文書本文

☆ ☆ ☆ ☆

見積りと工務店の決定

2011.10.07

確認申請が下りて、見積り図面が完成すると理想の家の設計はひとまず完了します。しかし今度は設計者はこれを実現すべく適正な工務店をさがし、工事費や工事工程を決定していく作業、その工務店が図面通りに家を施工しているかをチェックする作業が残っているのです。これは「設計監理」と呼ばれ設計者は施工業者を監理監督する義務があるわけです。この「監理」を「管理」と分けるために、建設業界では「監」の文字をとって「サラカン」と呼んだりします。どんなにすばらしい設計も、それを実現できるだけの技術を持つ施工者につくってもらわなければ、形はおろか、建物を支える構造自体か欠陥を生じるおそれもあります。しかし一方では、工事費の問題があります。言うまでもなく、高度な技術を持っている工務店ほど工事北は高くなりますが、適正な工務店とは、その家づくりに技術的にもコスト的にも十分対応できる程度の工務店ということになります。ちなみに、ローコストな住宅をつくる場合、工事費は安くおさえなければならないので、小規模な工務店につくらせることがありますが、このような場合は、あらかじめできるだけ簡単に施工できるような設計をしておき、手間のかからない工事で済むように設計の方で工夫してあるのです。だからこそ、工務店選びも含めた、設計者のコストコントロールが欠かせないのです。

☆ ☆ ☆ ☆

課題内容
見積りと工務店の決定についての本文にある「だからこそ、工務店選びも含めた、設計者のコストコントロールが欠かせないのです。」という一文を英語に訳すとどうなりますか？ 本文に書かれている内容だけを使ってください。

☆ ☆ ☆ ☆

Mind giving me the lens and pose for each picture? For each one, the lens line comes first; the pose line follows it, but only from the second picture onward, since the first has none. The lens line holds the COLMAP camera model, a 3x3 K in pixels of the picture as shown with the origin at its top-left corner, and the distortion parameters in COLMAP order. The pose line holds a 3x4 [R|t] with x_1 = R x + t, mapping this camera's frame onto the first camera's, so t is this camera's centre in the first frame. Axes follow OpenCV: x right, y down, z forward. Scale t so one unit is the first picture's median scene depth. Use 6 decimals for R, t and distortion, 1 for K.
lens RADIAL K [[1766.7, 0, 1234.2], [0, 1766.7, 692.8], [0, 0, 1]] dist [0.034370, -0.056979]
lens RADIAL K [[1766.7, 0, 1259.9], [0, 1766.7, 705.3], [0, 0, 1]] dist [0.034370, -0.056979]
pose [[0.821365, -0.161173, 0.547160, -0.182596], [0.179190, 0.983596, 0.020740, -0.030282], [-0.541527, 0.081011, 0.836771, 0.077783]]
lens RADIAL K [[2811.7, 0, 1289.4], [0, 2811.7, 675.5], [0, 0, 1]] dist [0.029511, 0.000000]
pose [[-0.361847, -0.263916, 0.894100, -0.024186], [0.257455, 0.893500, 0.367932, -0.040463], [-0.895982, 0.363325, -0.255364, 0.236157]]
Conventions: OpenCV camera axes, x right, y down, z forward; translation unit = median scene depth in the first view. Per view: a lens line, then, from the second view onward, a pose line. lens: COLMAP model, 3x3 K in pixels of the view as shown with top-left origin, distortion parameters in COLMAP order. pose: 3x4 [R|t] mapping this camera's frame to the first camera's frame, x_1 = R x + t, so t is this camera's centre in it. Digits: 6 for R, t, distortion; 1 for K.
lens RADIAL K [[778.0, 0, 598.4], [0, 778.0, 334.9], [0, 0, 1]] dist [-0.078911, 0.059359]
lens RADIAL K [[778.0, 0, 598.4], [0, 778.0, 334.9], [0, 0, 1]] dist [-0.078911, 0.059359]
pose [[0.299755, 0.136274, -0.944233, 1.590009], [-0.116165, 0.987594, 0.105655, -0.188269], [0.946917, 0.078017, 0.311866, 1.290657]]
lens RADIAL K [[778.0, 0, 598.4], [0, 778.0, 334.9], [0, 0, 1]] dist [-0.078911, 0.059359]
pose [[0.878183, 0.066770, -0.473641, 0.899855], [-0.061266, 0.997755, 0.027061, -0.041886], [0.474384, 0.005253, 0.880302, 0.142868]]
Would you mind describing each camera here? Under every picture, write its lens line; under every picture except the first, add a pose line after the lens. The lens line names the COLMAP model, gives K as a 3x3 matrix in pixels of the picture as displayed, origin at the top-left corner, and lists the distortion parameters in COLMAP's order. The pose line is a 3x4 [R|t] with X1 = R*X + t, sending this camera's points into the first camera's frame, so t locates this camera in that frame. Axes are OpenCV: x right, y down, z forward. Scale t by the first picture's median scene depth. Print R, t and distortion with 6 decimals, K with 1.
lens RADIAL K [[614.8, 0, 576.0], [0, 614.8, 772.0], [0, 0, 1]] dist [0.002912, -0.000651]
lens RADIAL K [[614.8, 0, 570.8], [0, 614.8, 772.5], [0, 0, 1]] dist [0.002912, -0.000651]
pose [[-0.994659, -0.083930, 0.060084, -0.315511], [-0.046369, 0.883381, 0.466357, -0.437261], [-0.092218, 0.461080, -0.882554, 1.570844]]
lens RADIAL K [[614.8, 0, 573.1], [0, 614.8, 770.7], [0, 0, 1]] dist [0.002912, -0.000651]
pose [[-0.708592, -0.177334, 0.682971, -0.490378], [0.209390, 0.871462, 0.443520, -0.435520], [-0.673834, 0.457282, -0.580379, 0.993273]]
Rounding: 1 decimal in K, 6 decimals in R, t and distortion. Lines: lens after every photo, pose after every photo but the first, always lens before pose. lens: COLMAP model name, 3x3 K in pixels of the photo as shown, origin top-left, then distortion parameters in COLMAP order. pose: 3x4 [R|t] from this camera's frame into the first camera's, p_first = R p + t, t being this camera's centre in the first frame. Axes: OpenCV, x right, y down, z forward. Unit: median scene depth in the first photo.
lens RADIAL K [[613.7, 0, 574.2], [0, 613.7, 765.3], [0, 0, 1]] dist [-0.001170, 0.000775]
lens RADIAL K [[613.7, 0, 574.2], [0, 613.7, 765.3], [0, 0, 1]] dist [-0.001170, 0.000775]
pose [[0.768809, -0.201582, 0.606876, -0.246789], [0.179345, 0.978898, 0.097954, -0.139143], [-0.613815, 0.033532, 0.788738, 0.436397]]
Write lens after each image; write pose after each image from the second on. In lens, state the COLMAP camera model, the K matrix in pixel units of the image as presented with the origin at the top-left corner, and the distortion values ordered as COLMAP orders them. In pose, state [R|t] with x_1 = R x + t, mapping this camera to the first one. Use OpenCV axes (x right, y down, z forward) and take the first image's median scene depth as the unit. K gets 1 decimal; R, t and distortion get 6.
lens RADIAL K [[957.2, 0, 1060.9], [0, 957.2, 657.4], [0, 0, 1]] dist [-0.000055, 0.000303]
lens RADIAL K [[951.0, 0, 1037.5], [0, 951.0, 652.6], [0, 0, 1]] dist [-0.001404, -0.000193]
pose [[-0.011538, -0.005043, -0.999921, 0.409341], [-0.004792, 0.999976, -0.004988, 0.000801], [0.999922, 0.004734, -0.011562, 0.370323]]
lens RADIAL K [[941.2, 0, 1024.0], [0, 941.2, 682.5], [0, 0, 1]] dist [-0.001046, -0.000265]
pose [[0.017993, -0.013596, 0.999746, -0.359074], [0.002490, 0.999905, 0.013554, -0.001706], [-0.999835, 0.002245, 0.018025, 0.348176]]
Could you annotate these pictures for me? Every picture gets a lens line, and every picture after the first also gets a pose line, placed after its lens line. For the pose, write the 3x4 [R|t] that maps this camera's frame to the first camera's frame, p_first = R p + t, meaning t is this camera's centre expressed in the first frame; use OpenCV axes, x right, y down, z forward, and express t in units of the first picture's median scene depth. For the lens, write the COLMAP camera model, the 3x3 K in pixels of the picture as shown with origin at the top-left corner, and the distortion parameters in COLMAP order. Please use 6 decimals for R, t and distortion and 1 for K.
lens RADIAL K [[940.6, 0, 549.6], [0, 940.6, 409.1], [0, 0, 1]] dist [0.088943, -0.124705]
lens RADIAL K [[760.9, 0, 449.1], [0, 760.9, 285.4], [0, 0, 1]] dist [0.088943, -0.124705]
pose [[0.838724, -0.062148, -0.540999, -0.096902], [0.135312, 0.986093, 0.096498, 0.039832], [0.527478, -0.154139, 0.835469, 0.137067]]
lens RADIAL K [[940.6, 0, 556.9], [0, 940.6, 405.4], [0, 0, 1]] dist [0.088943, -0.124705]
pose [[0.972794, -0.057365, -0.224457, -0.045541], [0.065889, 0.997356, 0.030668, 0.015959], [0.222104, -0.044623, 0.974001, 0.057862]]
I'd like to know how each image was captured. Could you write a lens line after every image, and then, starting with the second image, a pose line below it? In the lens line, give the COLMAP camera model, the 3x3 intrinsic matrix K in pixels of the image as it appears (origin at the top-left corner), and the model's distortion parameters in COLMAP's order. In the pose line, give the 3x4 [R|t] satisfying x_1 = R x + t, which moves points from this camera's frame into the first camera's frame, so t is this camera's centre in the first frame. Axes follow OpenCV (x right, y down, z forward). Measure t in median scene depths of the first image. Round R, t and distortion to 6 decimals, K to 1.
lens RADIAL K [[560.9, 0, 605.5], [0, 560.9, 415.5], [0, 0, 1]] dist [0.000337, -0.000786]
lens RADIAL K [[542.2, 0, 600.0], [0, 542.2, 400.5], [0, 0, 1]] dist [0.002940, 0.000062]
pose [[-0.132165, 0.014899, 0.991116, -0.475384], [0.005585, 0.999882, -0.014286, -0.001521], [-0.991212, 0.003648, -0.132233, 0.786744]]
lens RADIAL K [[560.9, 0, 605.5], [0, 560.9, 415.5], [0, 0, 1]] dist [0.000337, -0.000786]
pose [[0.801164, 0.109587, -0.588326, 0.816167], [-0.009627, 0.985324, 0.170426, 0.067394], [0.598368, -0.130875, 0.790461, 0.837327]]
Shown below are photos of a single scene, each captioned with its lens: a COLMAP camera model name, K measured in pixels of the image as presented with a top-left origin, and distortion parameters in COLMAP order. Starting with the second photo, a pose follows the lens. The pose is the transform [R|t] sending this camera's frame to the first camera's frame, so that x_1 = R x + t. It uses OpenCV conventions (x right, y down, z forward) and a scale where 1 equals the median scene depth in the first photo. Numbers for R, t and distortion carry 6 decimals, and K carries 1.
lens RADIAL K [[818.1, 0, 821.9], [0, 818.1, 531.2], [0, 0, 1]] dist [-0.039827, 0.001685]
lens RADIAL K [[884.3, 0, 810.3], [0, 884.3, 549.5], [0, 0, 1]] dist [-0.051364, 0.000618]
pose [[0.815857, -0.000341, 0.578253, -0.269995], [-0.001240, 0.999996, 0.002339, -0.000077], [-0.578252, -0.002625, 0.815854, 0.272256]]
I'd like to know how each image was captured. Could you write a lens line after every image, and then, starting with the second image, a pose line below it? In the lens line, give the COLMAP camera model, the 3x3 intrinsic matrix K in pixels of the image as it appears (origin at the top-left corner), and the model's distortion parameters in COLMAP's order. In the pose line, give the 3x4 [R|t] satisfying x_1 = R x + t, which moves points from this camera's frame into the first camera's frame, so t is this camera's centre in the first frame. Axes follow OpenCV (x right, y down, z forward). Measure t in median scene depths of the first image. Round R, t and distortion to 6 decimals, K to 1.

☆ ☆ ☆ ☆

結果
That is precisely why the designer's cost control, including the choice of contractor, is indispensable.